The Planning Commission today said that the RBI has taken a cautious stance due to sticky inflation in its quarterly review of monetary policy by keeping the key rates unchanged.
“As far as looking ahead is concerned, the RBI has taken a slightly cautious stance because of its concerns that inflation is sticky. I have no difficulty with that,” the Planning Commission Deputy Chairman, Mr Montek Singh Ahluwalia, told reporters here.
“They (RBI) are looking (at a situation) that if the monsoon does not improve, then there may be some pressure on that (inflation) front. There is no harm (in) being little cautious on this,” he added.
In its quarterly monetary review unveiled today, RBI kept its key rates like lending, borrowing and CRR unchanged.
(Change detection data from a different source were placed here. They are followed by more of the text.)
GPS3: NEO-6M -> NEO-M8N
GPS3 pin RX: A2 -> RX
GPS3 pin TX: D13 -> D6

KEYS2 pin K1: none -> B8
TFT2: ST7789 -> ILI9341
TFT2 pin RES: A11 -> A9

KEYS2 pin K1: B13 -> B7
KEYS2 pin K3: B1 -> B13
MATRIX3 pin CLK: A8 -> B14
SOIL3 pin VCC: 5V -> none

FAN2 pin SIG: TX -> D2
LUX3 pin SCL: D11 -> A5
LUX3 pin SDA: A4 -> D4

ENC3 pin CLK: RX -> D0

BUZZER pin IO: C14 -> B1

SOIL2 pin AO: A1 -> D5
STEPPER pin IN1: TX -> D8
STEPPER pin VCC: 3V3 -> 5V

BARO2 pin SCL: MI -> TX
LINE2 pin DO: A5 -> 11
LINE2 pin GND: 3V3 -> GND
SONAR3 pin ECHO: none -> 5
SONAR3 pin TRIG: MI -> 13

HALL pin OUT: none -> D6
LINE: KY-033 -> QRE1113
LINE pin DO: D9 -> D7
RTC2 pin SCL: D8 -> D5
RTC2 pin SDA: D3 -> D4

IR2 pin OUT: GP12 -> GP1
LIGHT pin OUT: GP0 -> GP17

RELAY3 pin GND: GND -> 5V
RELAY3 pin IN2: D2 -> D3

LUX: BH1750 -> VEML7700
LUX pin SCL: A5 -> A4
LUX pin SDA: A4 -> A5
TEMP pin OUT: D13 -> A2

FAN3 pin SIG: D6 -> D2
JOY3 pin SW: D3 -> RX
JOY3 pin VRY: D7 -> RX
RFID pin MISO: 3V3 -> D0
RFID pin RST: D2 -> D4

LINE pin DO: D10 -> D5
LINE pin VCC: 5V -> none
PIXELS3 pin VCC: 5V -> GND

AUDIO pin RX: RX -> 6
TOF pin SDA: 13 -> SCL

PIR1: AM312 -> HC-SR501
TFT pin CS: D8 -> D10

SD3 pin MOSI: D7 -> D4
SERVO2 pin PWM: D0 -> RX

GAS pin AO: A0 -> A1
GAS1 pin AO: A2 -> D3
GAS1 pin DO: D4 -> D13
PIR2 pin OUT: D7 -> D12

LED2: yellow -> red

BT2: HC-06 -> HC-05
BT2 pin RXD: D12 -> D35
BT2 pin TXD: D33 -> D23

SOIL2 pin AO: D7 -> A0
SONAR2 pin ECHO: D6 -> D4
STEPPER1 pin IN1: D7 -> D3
However, the Statutory Liquidity Ratio (SLR) — the amount of deposits banks park in government bonds — was reduced by one per cent to 23 per cent.
On the RBI lowering economic growth projections to 6.5 per cent this fiscal from 7.3 per cent earlier, Mr Ahluwalia said: “As far as reduction in growth rate is concerned, I agree that growth rate is going to be lower than what was projected at the time of budget.”
“They have chosen 6.5 per cent (economic growth for this fiscal), I think that is quite reasonable. If we grow at 6.5 per cent in the current year, then it will be actually a good performance. It will require pick up from the performance of the last quarter (January to March) of previous fiscal year,” he added.
During the fourth quarter of last fiscal, the economy had grown at a nine-year low rate of 5.3 per cent. During the entire 2011-12 fiscal, the economy grew 6.5 per cent.
Asked whether RBI’s almost status quo on monetary policy will affect investments, he said, “I don’t believe that investments are affected by what happens to the short-term repo (lending) rate. This is one of the biggest problems in perception.”
There are many things which need to be done to revive investor sentiment, he said.